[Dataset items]
┌──

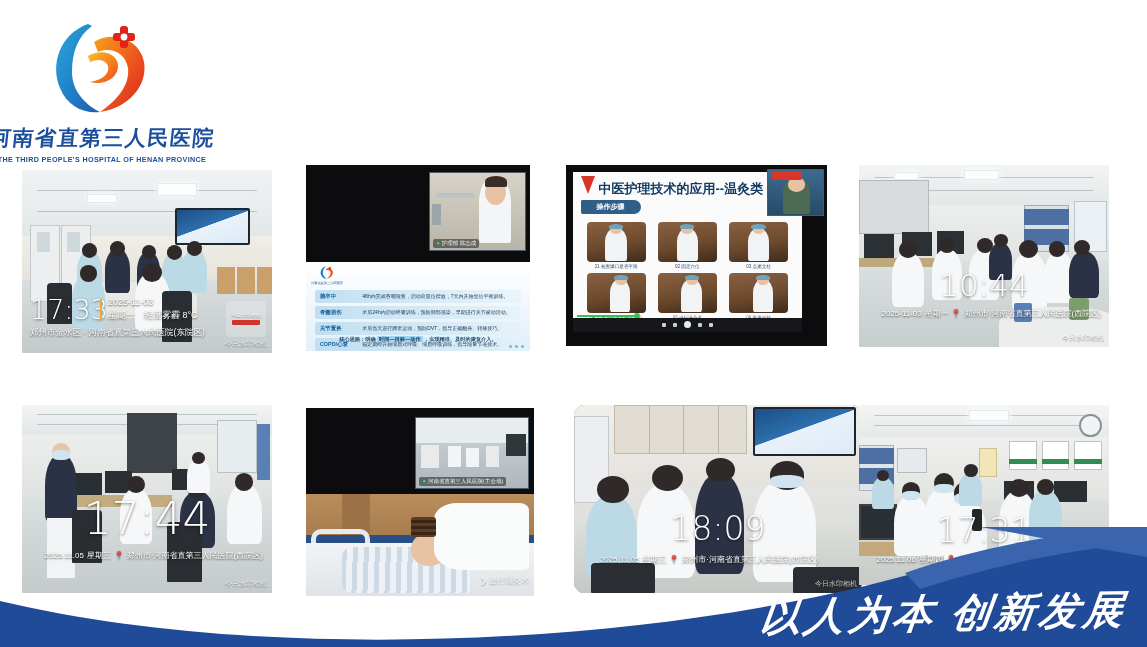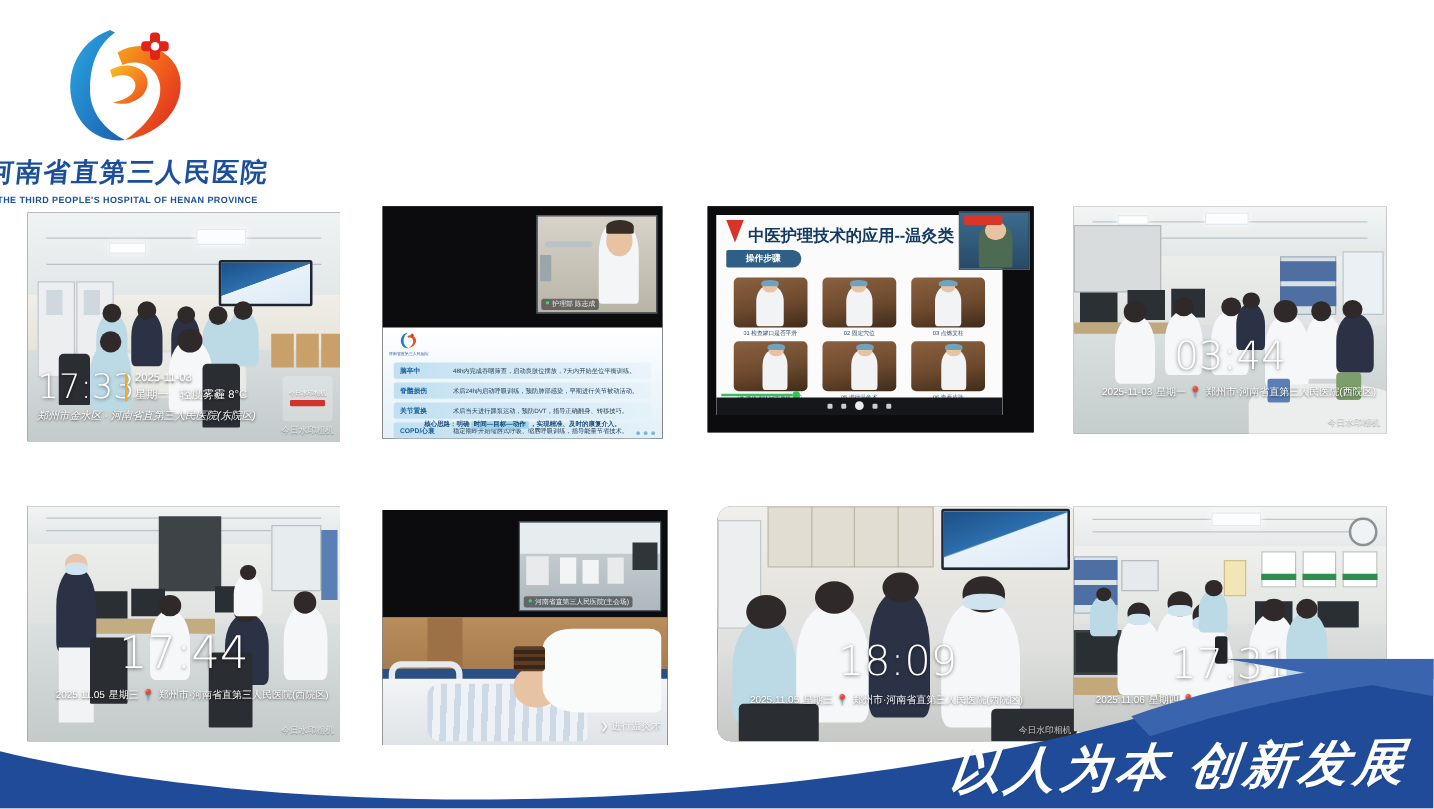--- a/index.html
+++ b/index.html
@@ -444,21 +444,21 @@
         <div class="head" style="left:48%;top:51%;width:8%;height:10%;"></div>
         <div class="chair" style="left:56%;top:66%;width:12%;height:28%;"></div>
         <div class="chair" style="left:10%;top:62%;width:10%;height:22%;"></div>
 
         <div class="wm">
           <div class="wm-big" style="left:8px; bottom:30px; font-size:27px;">17:33</div>
           <div class="wm-sep" style="left:78px; bottom:32px; height:22px;"></div>
           <div class="wm-meta" style="left:86px; bottom:45px; font-size:9px;">2025-11-03</div>
           <div class="wm-meta" style="left:86px; bottom:32px; font-size:9px;">星期一</div>
           <div class="wm-meta" style="left:122px; bottom:32px; font-size:9px;">轻度雾霾 8°C</div>
-          <div class="wm-loc" style="left:8px; bottom:14px; font-size:8.5px;font-style:italic;">郑州市金水区 · 河南省直第三人民医院(东院区)</div>
+          <div class="wm-loc" style="left:8px; bottom:14px; font-size:8.5px;">郑州市金水区 · 河南省直第三人民医院(东院区)</div>
           <div class="wm-badge" style="right:6px; bottom:16px;">
             <span>今日水印相机</span>
             <span class="bar"></span>
           </div>
           <div class="wm-corner">今日水印相机</div>
         </div>
       </div>
     </div>
 
     <div class="cell" style="left:306px; top:5px; width:224px; height:186px; background:#0b0b0d;">
@@ -634,21 +634,21 @@
         <div class="person coatB" style="left:84%;top:47%;width:12%;height:26%;"></div>
         <div class="head" style="left:86%;top:41%;width:6.5%;height:8.5%;"></div>
         <div class="person coatB" style="left:52%;top:43%;width:9%;height:20%;"></div>
         <div class="head" style="left:54%;top:38%;width:5.5%;height:7%;"></div>
 
         <div style="position:absolute;left:56%;bottom:0;width:48%;height:22%;background:#eceeee;border-radius:40% 40% 0 0;"></div>
         <div style="position:absolute;left:62%;bottom:14%;width:7%;height:10%;background:#5a7fb5;border-radius:2px;"></div>
         <div style="position:absolute;left:84%;bottom:15%;width:8%;height:12%;background:#7c9e6a;border-radius:3px;"></div>
 
         <div class="wm">
-          <div class="wm-big" style="left:50%; transform:translateX(-50%); bottom:46px; font-size:31px;">03:44</div>
+          <div class="wm-big" style="left:50%; transform:translateX(-50%); bottom:46px; font-size:31px;">10:44</div>
           <div class="wm-loc" style="left:9%; bottom:28px; font-size:8px; display:flex; align-items:center; gap:3px;">
             <span>2025-11-03</span>
             <span>星期一</span>
             <span class="wm-pin">📍</span>
             <span>郑州市·河南省直第三人民医院(西院区)</span>
           </div>
           <div class="wm-corner">今日水印相机</div>
         </div>
       </div>
     </div>
@@ -679,21 +679,21 @@
         <div class="person coatB" style="left:63%;top:46%;width:14%;height:30%;"></div>
         <div class="head" style="left:66%;top:40%;width:7.5%;height:9.5%;"></div>
         <div class="person coatW" style="left:82%;top:42%;width:14%;height:32%;"></div>
         <div class="head" style="left:85%;top:36%;width:7.5%;height:9.5%;"></div>
         <div class="person coatW" style="left:66%;top:29%;width:9%;height:18%;"></div>
         <div class="head" style="left:68%;top:25%;width:5%;height:6.5%;"></div>
         <div class="chair" style="left:58%;top:62%;width:14%;height:32%;"></div>
         <div class="chair" style="left:20%;top:56%;width:12%;height:28%;"></div>
 
         <div class="wm">
-          <div class="wm-big" style="left:50%; transform:translateX(-50%); bottom:52px; font-size:36px;">17:44</div>
+          <div class="wm-big" style="left:50%; transform:translateX(-50%); bottom:52px; font-size:44px;">17:44</div>
           <div class="wm-loc" style="left:9%; bottom:32px; font-size:8px; display:flex; align-items:center; gap:3px;">
             <span>2025.11.05</span>
             <span>星期三</span>
             <span class="wm-pin">📍</span>
             <span>郑州市·河南省直第三人民医院(西院区)</span>
           </div>
           <div class="wm-corner">今日水印相机</div>
         </div>
       </div>
     </div>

└──

- _TASK STATEMENT_
Every entry above needs to be copied exactly, apart from its pictures.

- _TASK RESULT_
--- a/index.html
+++ b/index.html
@@ -444,21 +444,21 @@
         <div class="head" style="left:48%;top:51%;width:8%;height:10%;"></div>
         <div class="chair" style="left:56%;top:66%;width:12%;height:28%;"></div>
         <div class="chair" style="left:10%;top:62%;width:10%;height:22%;"></div>
 
         <div class="wm">
           <div class="wm-big" style="left:8px; bottom:30px; font-size:27px;">17:33</div>
           <div class="wm-sep" style="left:78px; bottom:32px; height:22px;"></div>
           <div class="wm-meta" style="left:86px; bottom:45px; font-size:9px;">2025-11-03</div>
           <div class="wm-meta" style="left:86px; bottom:32px; font-size:9px;">星期一</div>
           <div class="wm-meta" style="left:122px; bottom:32px; font-size:9px;">轻度雾霾 8°C</div>
-          <div class="wm-loc" style="left:8px; bottom:14px; font-size:8.5px;font-style:italic;">郑州市金水区 · 河南省直第三人民医院(东院区)</div>
+          <div class="wm-loc" style="left:8px; bottom:14px; font-size:8.5px;">郑州市金水区 · 河南省直第三人民医院(东院区)</div>
           <div class="wm-badge" style="right:6px; bottom:16px;">
             <span>今日水印相机</span>
             <span class="bar"></span>
           </div>
           <div class="wm-corner">今日水印相机</div>
         </div>
       </div>
     </div>
 
     <div class="cell" style="left:306px; top:5px; width:224px; height:186px; background:#0b0b0d;">
@@ -634,21 +634,21 @@
         <div class="person coatB" style="left:84%;top:47%;width:12%;height:26%;"></div>
         <div class="head" style="left:86%;top:41%;width:6.5%;height:8.5%;"></div>
         <div class="person coatB" style="left:52%;top:43%;width:9%;height:20%;"></div>
         <div class="head" style="left:54%;top:38%;width:5.5%;height:7%;"></div>
 
         <div style="position:absolute;left:56%;bottom:0;width:48%;height:22%;background:#eceeee;border-radius:40% 40% 0 0;"></div>
         <div style="position:absolute;left:62%;bottom:14%;width:7%;height:10%;background:#5a7fb5;border-radius:2px;"></div>
         <div style="position:absolute;left:84%;bottom:15%;width:8%;height:12%;background:#7c9e6a;border-radius:3px;"></div>
 
         <div class="wm">
-          <div class="wm-big" style="left:50%; transform:translateX(-50%); bottom:46px; font-size:31px;">03:44</div>
+          <div class="wm-big" style="left:50%; transform:translateX(-50%); bottom:46px; font-size:31px;">10:44</div>
           <div class="wm-loc" style="left:9%; bottom:28px; font-size:8px; display:flex; align-items:center; gap:3px;">
             <span>2025-11-03</span>
             <span>星期一</span>
             <span class="wm-pin">📍</span>
             <span>郑州市·河南省直第三人民医院(西院区)</span>
           </div>
           <div class="wm-corner">今日水印相机</div>
         </div>
       </div>
     </div>
@@ -679,21 +679,21 @@
         <div class="person coatB" style="left:63%;top:46%;width:14%;height:30%;"></div>
         <div class="head" style="left:66%;top:40%;width:7.5%;height:9.5%;"></div>
         <div class="person coatW" style="left:82%;top:42%;width:14%;height:32%;"></div>
         <div class="head" style="left:85%;top:36%;width:7.5%;height:9.5%;"></div>
         <div class="person coatW" style="left:66%;top:29%;width:9%;height:18%;"></div>
         <div class="head" style="left:68%;top:25%;width:5%;height:6.5%;"></div>
         <div class="chair" style="left:58%;top:62%;width:14%;height:32%;"></div>
         <div class="chair" style="left:20%;top:56%;width:12%;height:28%;"></div>
 
         <div class="wm">
-          <div class="wm-big" style="left:50%; transform:translateX(-50%); bottom:52px; font-size:36px;">17:44</div>
+          <div class="wm-big" style="left:50%; transform:translateX(-50%); bottom:52px; font-size:44px;">17:44</div>
           <div class="wm-loc" style="left:9%; bottom:32px; font-size:8px; display:flex; align-items:center; gap:3px;">
             <span>2025.11.05</span>
             <span>星期三</span>
             <span class="wm-pin">📍</span>
             <span>郑州市·河南省直第三人民医院(西院区)</span>
           </div>
           <div class="wm-corner">今日水印相机</div>
         </div>
       </div>
     </div>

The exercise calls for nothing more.